1~52の間の数を指定させる方法が、一般化されるようになります。そして、それに関連して、多くの作品にセット・デックが使用されるようになります。ただし、この時代も、Any Cardを言わせて行う作品は一作品だけでした。つまり、1960年代まで、"Named Card at Named Number"の作品は、2作品だけしか発表されていないことになります。

代表作品が3作品ありますが、興味深いことは、いずれも1930年代に発表されたものばかりであることです。一つ目は、1933年のアル・ベーカーの方法です。二つのデックを使用し、一方を客に持たせ、数を言わせた後、他方のデックから1枚を選ばせています。そして、客が持っているデックより、そのカードが指定枚数目より取り出されます。1958年に単一作品だけで商品化されたKen Krenzelの"It Can't Be"をはじめ、いくつかの同様方式の改案作品が発表されました。

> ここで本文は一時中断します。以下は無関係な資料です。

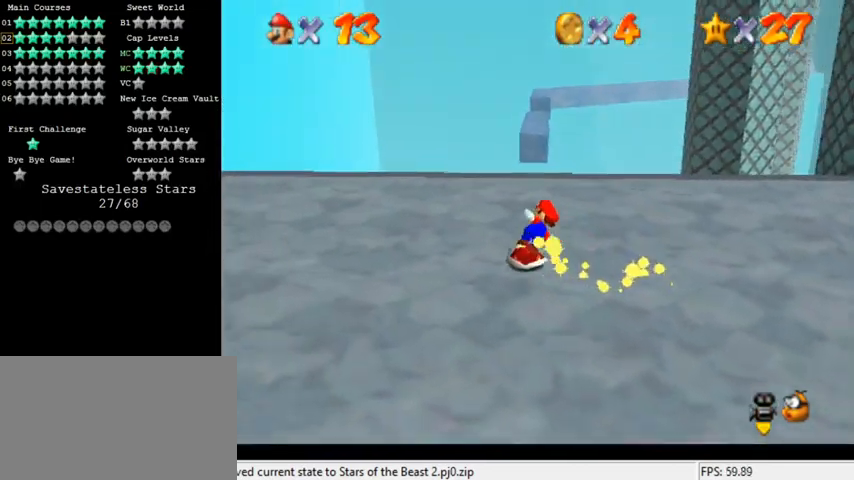
{"keys": ["up"], "events": [[33, "left", "up"]]}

最近では、2004年のタマリッツの本に、二つのデックとも、よくシャフルされた印象を与えて行う方法が発表されています。

二つ目は、1935年のLaurie Irelandの方法です。セットなしで即席で行えるものとしては、最も優れた発想です。客のカードを特定位置へもってきてパスしていますが、秘かなカウントを必要とせず、大胆で巧妙な方法がとられています。これを、さらに完成度を高めたダイ・バーノンの「スラップ・トリック」は、あまりにも有名です。

三つ目は、1937年のHugardの「カード・トリック百科事典」に発表された方法です。メモライズド・デックを使った"Named Card at Named Number"の基本型とも言うべき作品です。ここでは、ニコラ・システムが使われています。1908年のShepherdの方法と同様で、何のカードがボトムになればよいのかを割り出し、秘かなカットかパスにより対処する方法です。

これら以外では、1938年の「グレイター・マジック」にスベンガリーデックを使った作品が発表されており、この現象にトリックデックを使った方法の先がけと言えます。

第3期(1970年~1998年)

デックにタッチすることなく"Any Card at Any Number"が演じられるようになります。これをDavid Berglasが、マジック大会やプライベートで、マジシャンやマニアに対して演じたことで話題となりました。しかし、彼は秘密を公開しませんでした。それがかえって、多くの人に、この現象の興味を引きつけたようです。この頃より、多くのメンタリストが、新しい発想を取り入れて、新風を吹き込んできました。もちろん、カードマジシャンも負けてはいません。両陣営から、この困難な現象を可能とするための果敢なチャレンジがなされました。

ところで、最初に文献上に登場するノータッチの作品は、1971年のル・ポールの方法です。サクラを使っていますが、巧妙な方法です。ル・ポールは、すでに、13年前の1958年に死亡しています。この時期にメンタリストがよく使っていた方法として、カード名や数を紙に書かせる方法があげられます。また、ネイルライターやミスコールも使われています。これに対して、マジシャン側の代表作の一つは、1988年に正式に解説されたダイ・バーノンの「スラップ・トリック」です。Irelandの方法の完成度を高めた作品です。これまでに、かなりの回数、レクチャーで演じられてきたそうです。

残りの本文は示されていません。